Twelve-year-old Hunter Higgins has been dreaming about his first hunting trip for as long as he can remember. He’s taken the classes, earned his license, and become one of the best marksmen in his family. Now he’s old enough to join his father, grandfather, and uncle at their cabin for the first weekend of hunting season.

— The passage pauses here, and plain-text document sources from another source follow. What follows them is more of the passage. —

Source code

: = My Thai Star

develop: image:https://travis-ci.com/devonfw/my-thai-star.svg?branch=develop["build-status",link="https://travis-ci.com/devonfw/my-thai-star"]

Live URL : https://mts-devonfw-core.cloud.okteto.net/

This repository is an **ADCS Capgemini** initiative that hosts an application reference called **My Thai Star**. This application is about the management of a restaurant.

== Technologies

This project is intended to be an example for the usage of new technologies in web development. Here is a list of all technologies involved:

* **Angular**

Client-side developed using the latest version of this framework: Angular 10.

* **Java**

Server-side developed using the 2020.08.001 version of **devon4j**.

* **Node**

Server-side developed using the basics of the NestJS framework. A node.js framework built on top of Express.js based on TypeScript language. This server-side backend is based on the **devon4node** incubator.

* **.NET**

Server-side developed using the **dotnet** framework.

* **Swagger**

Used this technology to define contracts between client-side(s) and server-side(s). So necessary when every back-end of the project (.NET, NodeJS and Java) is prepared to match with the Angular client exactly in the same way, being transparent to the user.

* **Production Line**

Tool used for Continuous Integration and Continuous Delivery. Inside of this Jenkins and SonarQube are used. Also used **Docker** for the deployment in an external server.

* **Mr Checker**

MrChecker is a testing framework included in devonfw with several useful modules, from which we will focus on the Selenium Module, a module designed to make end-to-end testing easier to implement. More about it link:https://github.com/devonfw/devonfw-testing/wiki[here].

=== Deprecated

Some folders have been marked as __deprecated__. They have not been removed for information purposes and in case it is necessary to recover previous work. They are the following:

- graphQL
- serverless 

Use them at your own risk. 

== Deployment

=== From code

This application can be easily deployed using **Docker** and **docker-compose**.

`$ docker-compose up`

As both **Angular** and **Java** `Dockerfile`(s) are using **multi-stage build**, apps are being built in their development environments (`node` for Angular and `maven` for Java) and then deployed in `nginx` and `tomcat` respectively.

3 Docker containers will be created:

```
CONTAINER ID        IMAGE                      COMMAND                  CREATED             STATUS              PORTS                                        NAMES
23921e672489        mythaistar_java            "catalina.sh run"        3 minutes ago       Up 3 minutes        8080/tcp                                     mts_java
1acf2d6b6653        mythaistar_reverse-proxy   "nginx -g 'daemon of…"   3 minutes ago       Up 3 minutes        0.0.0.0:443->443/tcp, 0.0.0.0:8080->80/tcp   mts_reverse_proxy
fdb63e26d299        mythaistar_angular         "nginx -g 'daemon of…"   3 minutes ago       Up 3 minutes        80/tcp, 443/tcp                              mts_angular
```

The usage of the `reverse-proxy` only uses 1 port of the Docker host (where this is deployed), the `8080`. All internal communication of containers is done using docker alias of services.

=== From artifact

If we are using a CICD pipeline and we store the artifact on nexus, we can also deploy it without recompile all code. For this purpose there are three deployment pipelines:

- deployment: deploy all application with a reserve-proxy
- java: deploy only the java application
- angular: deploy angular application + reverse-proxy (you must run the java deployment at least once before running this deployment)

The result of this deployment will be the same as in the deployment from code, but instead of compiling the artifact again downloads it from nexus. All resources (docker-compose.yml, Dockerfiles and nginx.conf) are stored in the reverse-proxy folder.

There’s only one problem: Hunter isn’t sure he can kill an animal. To make things more complicated, when they arrive at the cabin, his cousin Yumi is there with her friend Annette, who Hunter secretly has a crush on. Anxious about the hunt and the humiliation of possibly failing, Hunter grapples with what it means to have the power of life and death in his hands, and must decide what role he wishes to play in his relationship to nature and to wildlife.
PUBLISHERS WEEKLY
In the small town of McCall, Idaho, Hunter Higgins, 12, has spent years preparing for "the weekend of his first-ever hunt," a coming-of-age ceremony in his white family. Now that he's completed gun safety training, Hunter finally gets to join his lawyer father, construction worker grandfather, and Uncle Rick, an Army National Guard member—who served in Afghanistan 10 years ago and whose PTSD-like symptoms threaten to estrange him from his wife and daughter—on the last hunt of the season. There's just one problem: though Hunter desperately wants to bag his first buck to prove himself, he feels deep uncertainty over killing an animal. His plans are upset when Yumi, Uncle Rick's half-Japanese, half-white daughter and Hunter's best friend and classmate, and her bespectacled friend Annette Willard, Hunter's secret crush, show up at the family lodge to join the hunt, shifting the hunters' all-male dynamic. Vividly realistic passages about shooting and hunting enrich the narrative, while explorations of toxic masculine attitudes in hunting culture, fear of failure, and trauma underscore the steady action. Though a slightly contrived final act and overly neat ending muddle the thematic impact, intertwining Hunter's growth with his uncle's narrative makes for an emotionally satisfying read. Ages 9–12.